Under ECMS, incentives are now linked to the development of design, quality, and engineering capabilities within the country. The minister outlined four key priorities: building strong in-house design capabilities, developing a robust domestic supply chain, implementing Six Sigma quality programmes, and creating a skilled workforce through 4–5 training centres (each expected to train at least 5,000 people).

This marks a shift from scale-driven growth to strategic value creation. The government is encouraging companies to build design capabilities independently or in collaboration with academic institutions, while also prioritising local manufacturers in capital equipment.

Major Projects and Role of Companies

The approvals include several significant projects. Dixon Display Technologies Private Limited (a subsidiary of Dixon Technologies) has received approval for display modules.
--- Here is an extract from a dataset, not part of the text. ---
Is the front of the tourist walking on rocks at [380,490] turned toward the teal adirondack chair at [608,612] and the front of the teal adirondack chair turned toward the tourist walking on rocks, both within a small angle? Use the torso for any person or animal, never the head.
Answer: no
The company’s Rs 1,100 crore display plant in Greater Noida is expected to begin trials from June, with a targeted annual capacity of 60 million mobile phone displays and 24 million IT hardware displays.

This is expected to increase local value addition in mobile phone manufacturing from 18% to nearly 40%. Other participating companies include VVDN Technologies, Molex (India), Amphenol FCI India, TDK India, Lohum Cleantech (for rare earth permanent magnets), Vishay Components India, among others.
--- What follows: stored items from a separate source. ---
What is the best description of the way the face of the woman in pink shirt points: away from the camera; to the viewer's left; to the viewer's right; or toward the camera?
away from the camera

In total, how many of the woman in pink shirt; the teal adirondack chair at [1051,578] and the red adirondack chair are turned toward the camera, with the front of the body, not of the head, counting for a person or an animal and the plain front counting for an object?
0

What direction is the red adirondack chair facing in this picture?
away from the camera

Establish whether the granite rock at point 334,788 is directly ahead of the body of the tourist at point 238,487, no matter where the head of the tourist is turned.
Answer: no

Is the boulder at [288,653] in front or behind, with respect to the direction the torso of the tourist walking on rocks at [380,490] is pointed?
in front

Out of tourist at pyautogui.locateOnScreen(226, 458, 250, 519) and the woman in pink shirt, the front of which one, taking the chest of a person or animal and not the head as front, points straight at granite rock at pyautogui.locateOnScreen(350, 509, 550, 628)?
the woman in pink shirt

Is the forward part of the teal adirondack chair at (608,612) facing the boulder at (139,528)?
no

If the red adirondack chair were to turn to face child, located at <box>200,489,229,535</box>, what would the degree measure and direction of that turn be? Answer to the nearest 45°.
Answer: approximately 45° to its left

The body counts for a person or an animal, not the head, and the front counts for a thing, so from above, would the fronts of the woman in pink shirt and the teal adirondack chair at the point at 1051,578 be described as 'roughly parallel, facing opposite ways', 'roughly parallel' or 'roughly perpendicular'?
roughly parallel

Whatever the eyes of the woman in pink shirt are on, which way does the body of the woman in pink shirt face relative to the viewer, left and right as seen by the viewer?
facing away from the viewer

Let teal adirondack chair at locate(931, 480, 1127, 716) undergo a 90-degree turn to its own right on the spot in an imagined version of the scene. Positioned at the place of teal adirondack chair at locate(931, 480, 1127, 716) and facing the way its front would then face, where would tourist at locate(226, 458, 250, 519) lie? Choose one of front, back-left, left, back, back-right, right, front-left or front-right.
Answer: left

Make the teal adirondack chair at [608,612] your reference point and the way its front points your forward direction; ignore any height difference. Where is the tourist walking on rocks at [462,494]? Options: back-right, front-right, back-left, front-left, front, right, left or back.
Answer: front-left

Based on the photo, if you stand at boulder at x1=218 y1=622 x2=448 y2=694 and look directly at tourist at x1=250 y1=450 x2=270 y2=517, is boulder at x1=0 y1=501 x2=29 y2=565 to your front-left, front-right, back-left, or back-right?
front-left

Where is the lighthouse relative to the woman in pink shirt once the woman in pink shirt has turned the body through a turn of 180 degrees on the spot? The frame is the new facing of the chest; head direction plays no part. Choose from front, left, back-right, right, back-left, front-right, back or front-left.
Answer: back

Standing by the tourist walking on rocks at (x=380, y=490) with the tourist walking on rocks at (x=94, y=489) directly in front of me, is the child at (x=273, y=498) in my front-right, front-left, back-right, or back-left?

There is also a strong focus on capital goods and supply chain components, which will help reduce import dependence and build a more resilient ecosystem.

What Does This Mean for Investors?

This development sends a strong signal for investors tracking the electronics sector. With approvals worth Rs 61,671 crore and the potential to generate over 65,000 direct jobs, the scheme is gaining momentum. Companies investing in design and engineering capabilities are likely to benefit from incentives, while those relying solely on assembly may risk losing out on subsidies.

This creates opportunities for investors interested in domestic supply chains, advanced components, and capital equipment players. Initiatives such as Dixon are expected to enhance value addition, potentially improving margins and global competitiveness over the long term. Investors should focus on companies that prioritise design capabilities and maintain a strong quality focus.

What’s Next?

The government aims to scale India’s electronics manufacturing industry from $125 billion to $500 billion by 2031. ECMS is a key pillar of this strategy, aimed at reducing import dependence and increasing domestic value addition.

Ashwini Vaishnaw has expressed confidence in swift industry execution. Given the current geopolitical landscape, building a resilient and diversified supply chain is critical. If companies invest in design, quality, and skill development, India has the potential to emerge as a global hub for electronics manufacturing.

For investors, this is a long-term structural theme. Those who recognise this shift early and invest with a long-term perspective in design-focused companies can participate in India’s evolving electronics story, provided investment decisions are backed by thorough research.

Disclaimer: This article is for educational and informational purposes only and does not constitute investment advice or a recommendation to buy or sell any securities. The companies mentioned are cited as examples within the context of market developments. Investors are advised to conduct their own due diligence and consult their financial advisor before making any investment decisions.

Investments in the securities market are subject to market risks. Read all related documents carefully before investing.